Tonight in the afterglow of dreams
Somewhere in a county in California
There is nobody answering the phones
Nobody to listen to the calls for help
From the homeless, the seniors, the youth
Who are begging for
The I need/ we need/we all need
Fathers/mothers/mentors/records expunged
A hand to pull us away from a lover monster’s fist
A flu shot, a diaper, a bus ticket, a case manger, a doctor,
A home
A child waits for help, but they have sent all the workers away
And men say that it is in the name of sacrifice.
Tonight, a child has become a male, but not a man.
Somewhere
In a city outside a suburb
his
young life is flowing into the streets
Sirens
Sing
In mourning of his life
And liquor bottles
Become mosaics
to his end
gone before he could finish the cell phone message
is mama I love
On the other side of the mirror
Sits a Samson
Without his hair
In a prison cell
Making things he will never own
Knowing he will never buy anything again except time
And even that is out of stock
And men say it is in the name of justice.

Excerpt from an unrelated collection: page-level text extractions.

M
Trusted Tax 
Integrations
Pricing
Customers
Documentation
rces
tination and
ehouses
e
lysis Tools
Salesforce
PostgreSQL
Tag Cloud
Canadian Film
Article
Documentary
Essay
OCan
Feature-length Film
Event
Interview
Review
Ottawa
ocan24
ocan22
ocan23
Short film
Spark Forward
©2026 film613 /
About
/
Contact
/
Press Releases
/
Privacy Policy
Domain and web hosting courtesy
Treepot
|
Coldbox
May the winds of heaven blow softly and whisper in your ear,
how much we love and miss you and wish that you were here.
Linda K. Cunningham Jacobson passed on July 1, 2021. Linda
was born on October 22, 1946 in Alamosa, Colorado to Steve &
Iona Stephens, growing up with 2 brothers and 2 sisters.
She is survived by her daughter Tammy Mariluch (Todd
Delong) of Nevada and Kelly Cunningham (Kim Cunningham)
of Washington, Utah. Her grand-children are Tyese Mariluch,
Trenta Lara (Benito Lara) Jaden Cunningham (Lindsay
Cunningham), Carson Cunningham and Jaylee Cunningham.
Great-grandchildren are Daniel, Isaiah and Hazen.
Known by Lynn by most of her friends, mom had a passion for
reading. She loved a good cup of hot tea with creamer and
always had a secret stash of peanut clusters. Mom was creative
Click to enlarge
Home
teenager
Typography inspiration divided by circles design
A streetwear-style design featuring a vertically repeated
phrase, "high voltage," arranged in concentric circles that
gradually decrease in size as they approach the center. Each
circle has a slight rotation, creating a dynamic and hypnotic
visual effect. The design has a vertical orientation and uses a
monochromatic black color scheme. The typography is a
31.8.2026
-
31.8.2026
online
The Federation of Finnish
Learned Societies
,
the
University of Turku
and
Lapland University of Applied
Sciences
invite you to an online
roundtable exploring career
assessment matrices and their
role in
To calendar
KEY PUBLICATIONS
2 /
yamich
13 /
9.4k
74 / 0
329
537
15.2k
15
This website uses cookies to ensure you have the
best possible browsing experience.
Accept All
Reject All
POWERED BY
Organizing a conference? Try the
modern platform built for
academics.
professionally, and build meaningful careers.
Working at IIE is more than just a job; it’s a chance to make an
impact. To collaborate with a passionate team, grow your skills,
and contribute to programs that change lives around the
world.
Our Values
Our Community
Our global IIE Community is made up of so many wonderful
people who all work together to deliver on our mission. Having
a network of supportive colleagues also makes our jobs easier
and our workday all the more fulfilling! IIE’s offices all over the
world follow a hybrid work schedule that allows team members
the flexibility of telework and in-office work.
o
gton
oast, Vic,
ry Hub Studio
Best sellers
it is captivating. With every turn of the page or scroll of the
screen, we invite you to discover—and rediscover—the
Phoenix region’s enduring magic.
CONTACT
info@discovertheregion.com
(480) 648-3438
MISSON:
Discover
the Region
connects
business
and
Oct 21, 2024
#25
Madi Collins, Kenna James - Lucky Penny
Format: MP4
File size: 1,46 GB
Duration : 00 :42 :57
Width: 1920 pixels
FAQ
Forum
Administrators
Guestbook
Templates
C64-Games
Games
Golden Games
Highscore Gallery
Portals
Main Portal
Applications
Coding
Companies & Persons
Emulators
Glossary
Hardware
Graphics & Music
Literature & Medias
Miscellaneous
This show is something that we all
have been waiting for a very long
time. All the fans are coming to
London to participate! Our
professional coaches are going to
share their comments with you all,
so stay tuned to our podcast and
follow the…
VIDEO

Tonight justice has retired for the evening
And hope is perched
Somewhere on a big beautiful church doorstep
Where a homeless man slept
And well meaning parishioners
Hurried, fearful, and overwhelmed to their cars
Thinking to themselves that Jesus knows my heart
And men call it faith.
Tonight faith waits
Somewhere inside apartment 123
a young mother weeps
because yet again
another man has bruised her heart
as well as her body
with false promises
and left the table
only after the plate was bare
nothing is left
not even for his sons
And men call it love.
Tonight the sons of God have gathered before him to offer their love
Yet, somewhere, just outside of
Heaven
But not close enough to earth
Mary’s daughters are weeping
And weeping
Their tears thick like ink
Curdled like milk
Hot like blood
Enough to fill the oceans that create the distance between them
And men say it is in the name of sacrifice.
And men say it is in the name of freedom.
And men say it is in the name of faith
And men say it is in the name of love.
And men say it is in the name of God.
But is God listening to the sounds within the world, one must wonder, what on earth is it that He hears?
Yet somewhere
In a place called Calvary
In a small clearing
Before a scant crowd
Four stakes were driven into the soul of God
And tears were shed for
Our failure to be
All the things we name
And tears were shed because
Jesus knows the hearts of men.
And still,
God says,
“ But I have called you, even you, by name.”